DATASET:
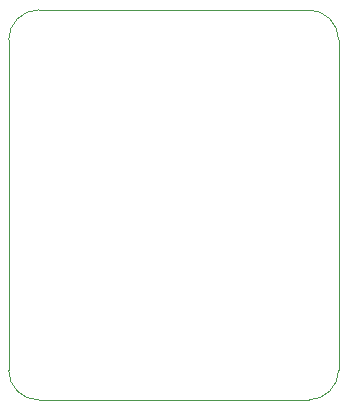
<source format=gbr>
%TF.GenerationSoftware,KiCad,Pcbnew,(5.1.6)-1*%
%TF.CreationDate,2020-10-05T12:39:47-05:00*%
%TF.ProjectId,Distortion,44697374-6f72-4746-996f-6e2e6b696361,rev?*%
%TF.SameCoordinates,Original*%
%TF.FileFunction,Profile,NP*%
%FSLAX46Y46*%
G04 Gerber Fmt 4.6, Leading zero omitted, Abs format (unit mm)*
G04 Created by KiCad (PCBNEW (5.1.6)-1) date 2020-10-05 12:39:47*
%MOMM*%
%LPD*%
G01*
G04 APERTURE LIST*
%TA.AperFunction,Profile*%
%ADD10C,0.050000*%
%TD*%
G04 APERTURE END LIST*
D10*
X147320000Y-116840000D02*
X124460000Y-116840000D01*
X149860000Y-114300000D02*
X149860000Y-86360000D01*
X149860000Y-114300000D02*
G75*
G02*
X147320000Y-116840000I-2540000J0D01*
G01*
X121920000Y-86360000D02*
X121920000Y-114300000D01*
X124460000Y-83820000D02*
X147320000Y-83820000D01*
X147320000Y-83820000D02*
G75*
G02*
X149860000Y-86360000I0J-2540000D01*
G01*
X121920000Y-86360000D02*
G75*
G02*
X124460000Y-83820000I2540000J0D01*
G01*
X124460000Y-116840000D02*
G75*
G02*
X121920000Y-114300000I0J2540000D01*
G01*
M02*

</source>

WHAT IS REQUIRED:
With the line that contains "X149860000Y-86360000D01*" as the start, output every line through the end of the entries exactly. Add no other lines.

EXERCISE OUTPUT:
X149860000Y-86360000D01*
X149860000Y-114300000D02*
G75*
G02*
X147320000Y-116840000I-2540000J0D01*
G01*
X121920000Y-86360000D02*
X121920000Y-114300000D01*
X124460000Y-83820000D02*
X147320000Y-83820000D01*
X147320000Y-83820000D02*
G75*
G02*
X149860000Y-86360000I0J-2540000D01*
G01*
X121920000Y-86360000D02*
G75*
G02*
X124460000Y-83820000I2540000J0D01*
G01*
X124460000Y-116840000D02*
G75*
G02*
X121920000Y-114300000I0J2540000D01*
G01*
M02*

</source>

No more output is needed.